Phase Change at TarraWarra Museum of Art

A working design laboratory focused on the changing nature of the environment in relation to TarraWarra Museum of Art and neighbouring TarraWarra Estate, as well as the Yarra Valley more broadly, will be conducted at the Museum, 28 March – 8 June 2015.

Led by design academics and students from RMIT, Phase Change will envision scenarios for sustainable and resilient futures.

Phase Change will engage directly with global warming and its ecological impacts at a local and regional scale, and work across a range of design disciplines and related practices.

The laboratory will be spearheaded by Charles Anderson, landscape architect, artist and Senior Lecturer in the School of Architecture and Design at RMIT University.

Phase Change will take place in the North Gallery of TarraWarra Museum of Art, and on certain days Charles will be joined by Dylan Brady (studio505) and Michael Trudgeon (RMIT D-Lab/Crowd Productions), as well as 20 RMIT students.  The design laboratory will evolve during the course of the exhibition. It will be a place for discussion, debate and lively interaction between the public and students and will generate a dynamic, participatory installation.

Significantly, the studio has the opportunity of working with Arup, an International Engineering company which will test and explore the potential of a new software tool in order to more rigorously model relationships between built form and future weather systems.

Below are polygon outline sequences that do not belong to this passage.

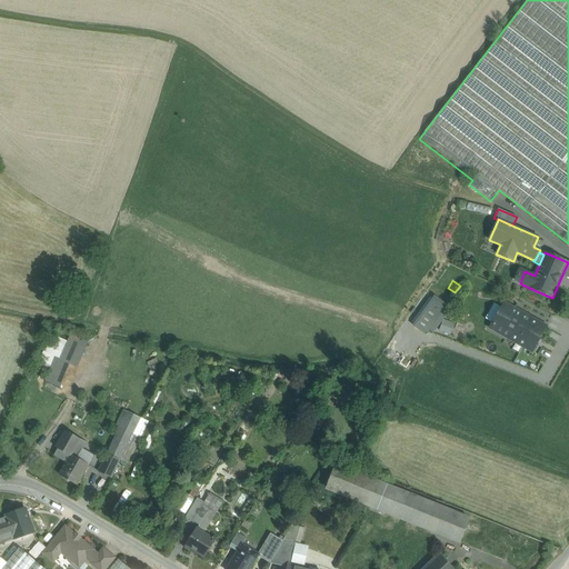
[(432,298),(422,313),(435,322),(446,308),(432,298)]
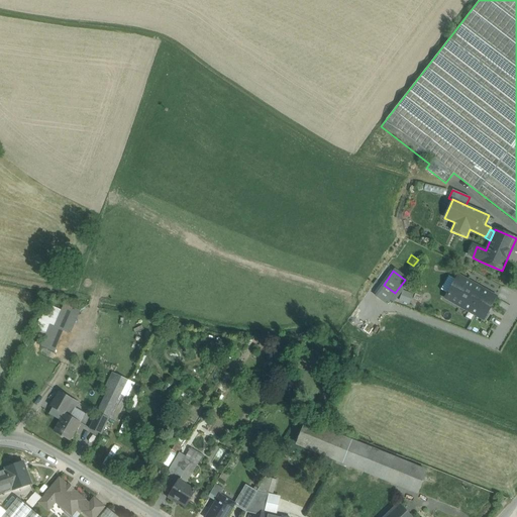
[(496,297),(458,276),(445,298),(483,319),(496,298),(496,297)]
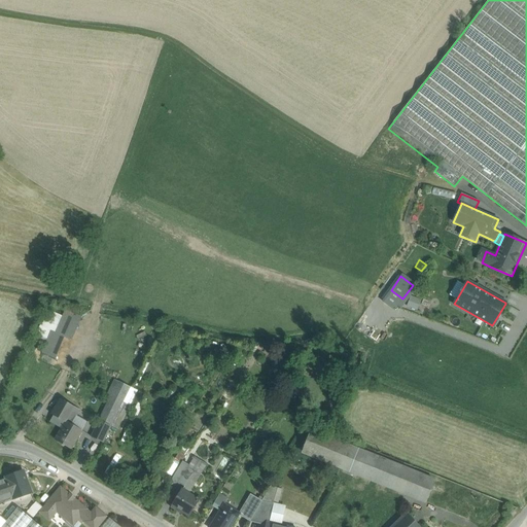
[(417,310),(421,299),(411,294),(407,306),(417,310)]
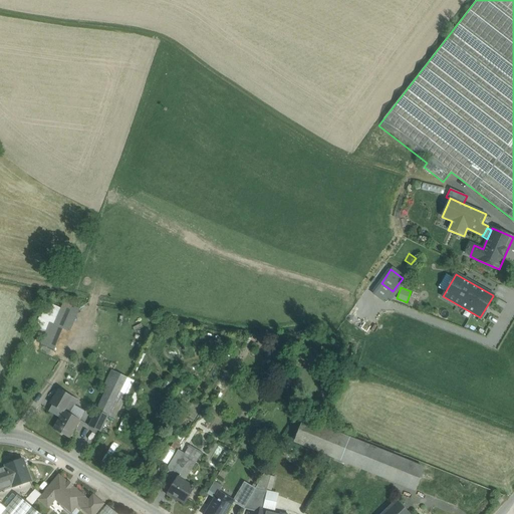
[(39,317),(32,332),(43,337),(40,344),(53,350),(63,328),(39,317)]
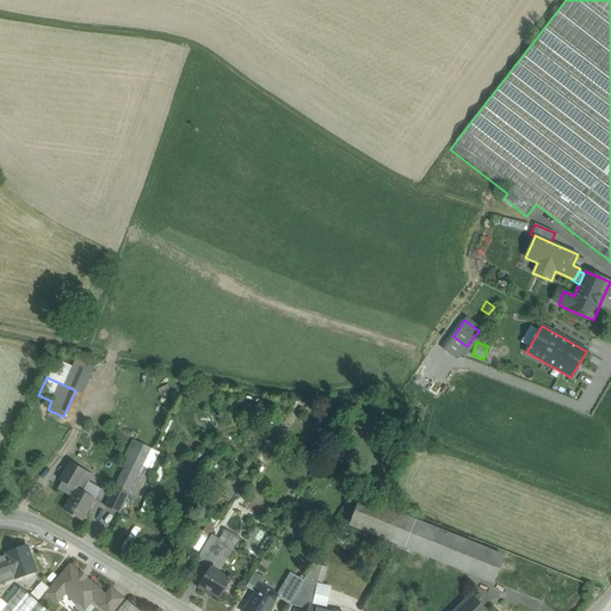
[(92,476),(71,463),(60,481),(62,482),(59,489),(72,497),(65,511),(82,522),(99,492),(87,485),(92,476)]
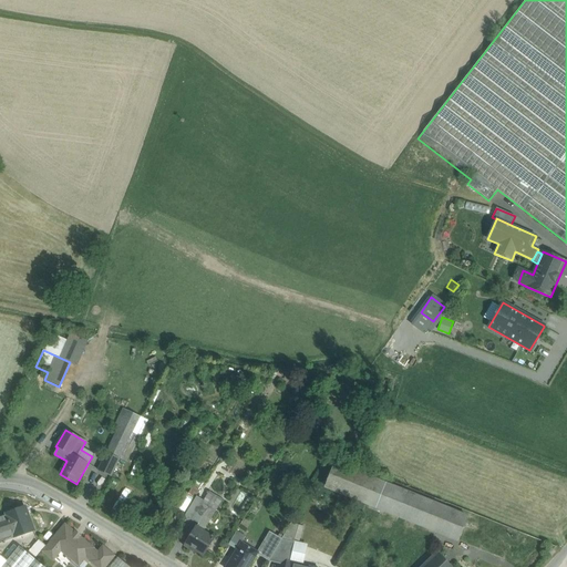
[(133,433),(120,459),(126,462),(140,436),(133,433)]
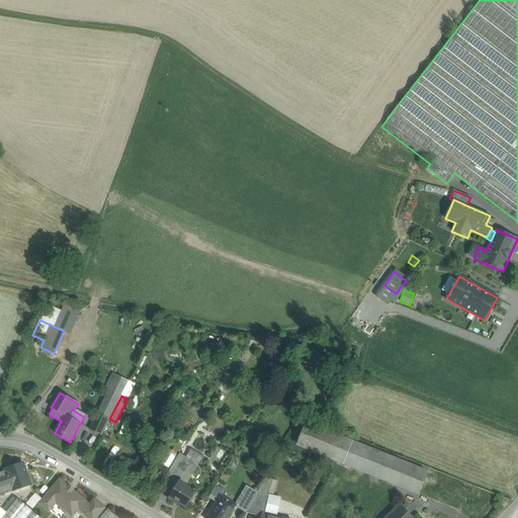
[(97,414),(89,430),(101,435),(109,419),(97,414)]
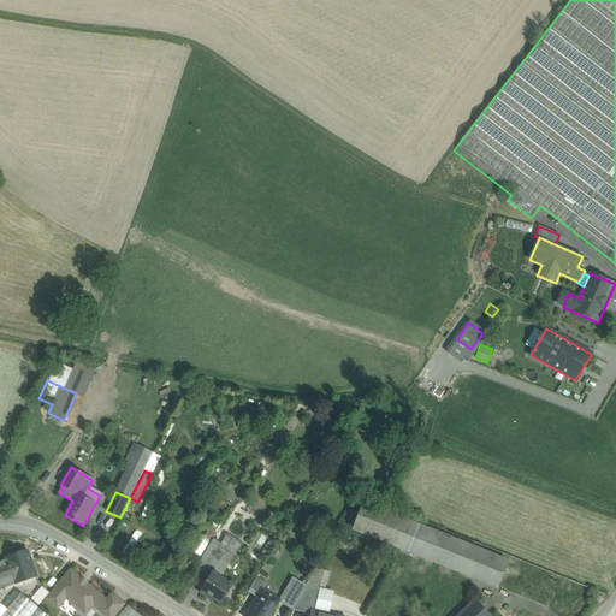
[(420,527),(363,504),(354,528),(409,551),(420,527)]
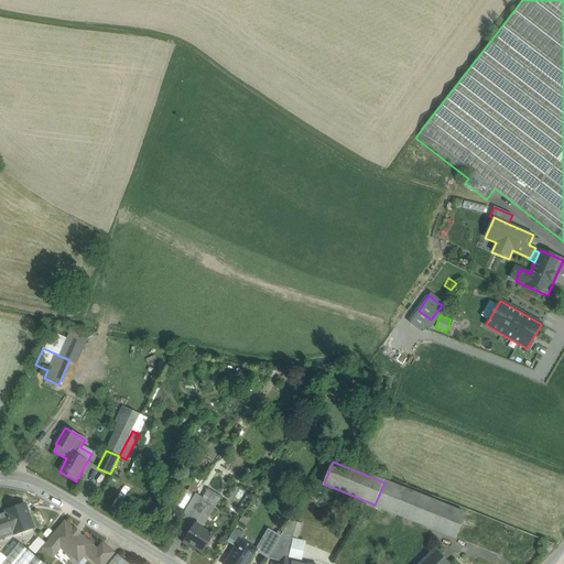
[(442,506),(384,483),(375,505),(433,528),(442,506)]
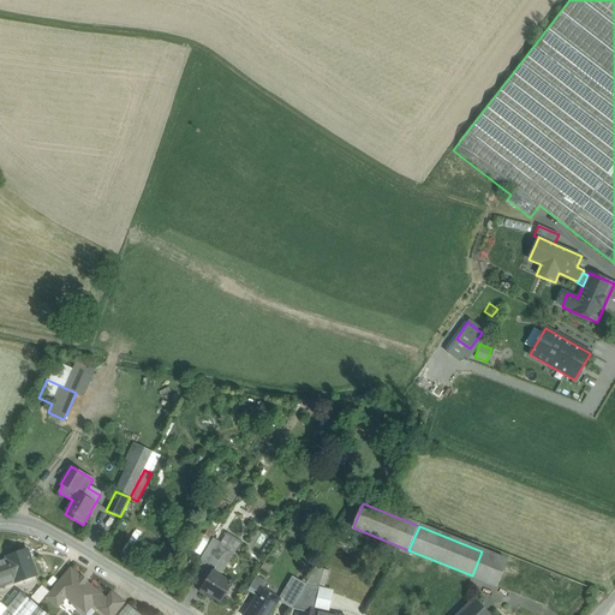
[(187,548),(201,556),(210,539),(197,532),(187,548)]
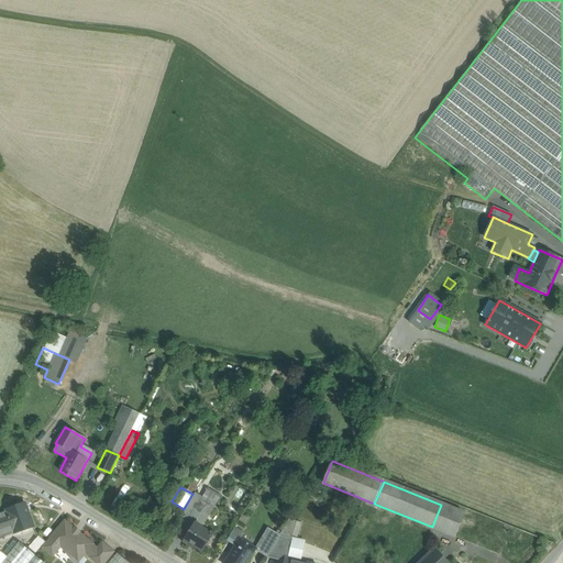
[(201,487),(197,494),(202,497),(201,500),(207,504),(213,508),(220,498),(201,487)]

Sourcing recycled materials from the TarraWarra Estate and local waste stations and op shops, the students will create a ‘performed installation’. They will study the typical energy flows and materials cycles of the valley in their thinking and production. They will work to envision a museum of the future in terms of sustainable design, production and practice. This pop up studio will be embedded in the museum for just over two months. The public is invited to engage with the participants, and there will be a feedback system, of the students’ invention, that will invite comments.

The laboratory will culminate in a public forum on Sunday 31 May from 12noon to 5pm, where the participants and invited speakers from the fields of sustainable design, economics and Indigenous knowledge will debate issues highlighted by the project.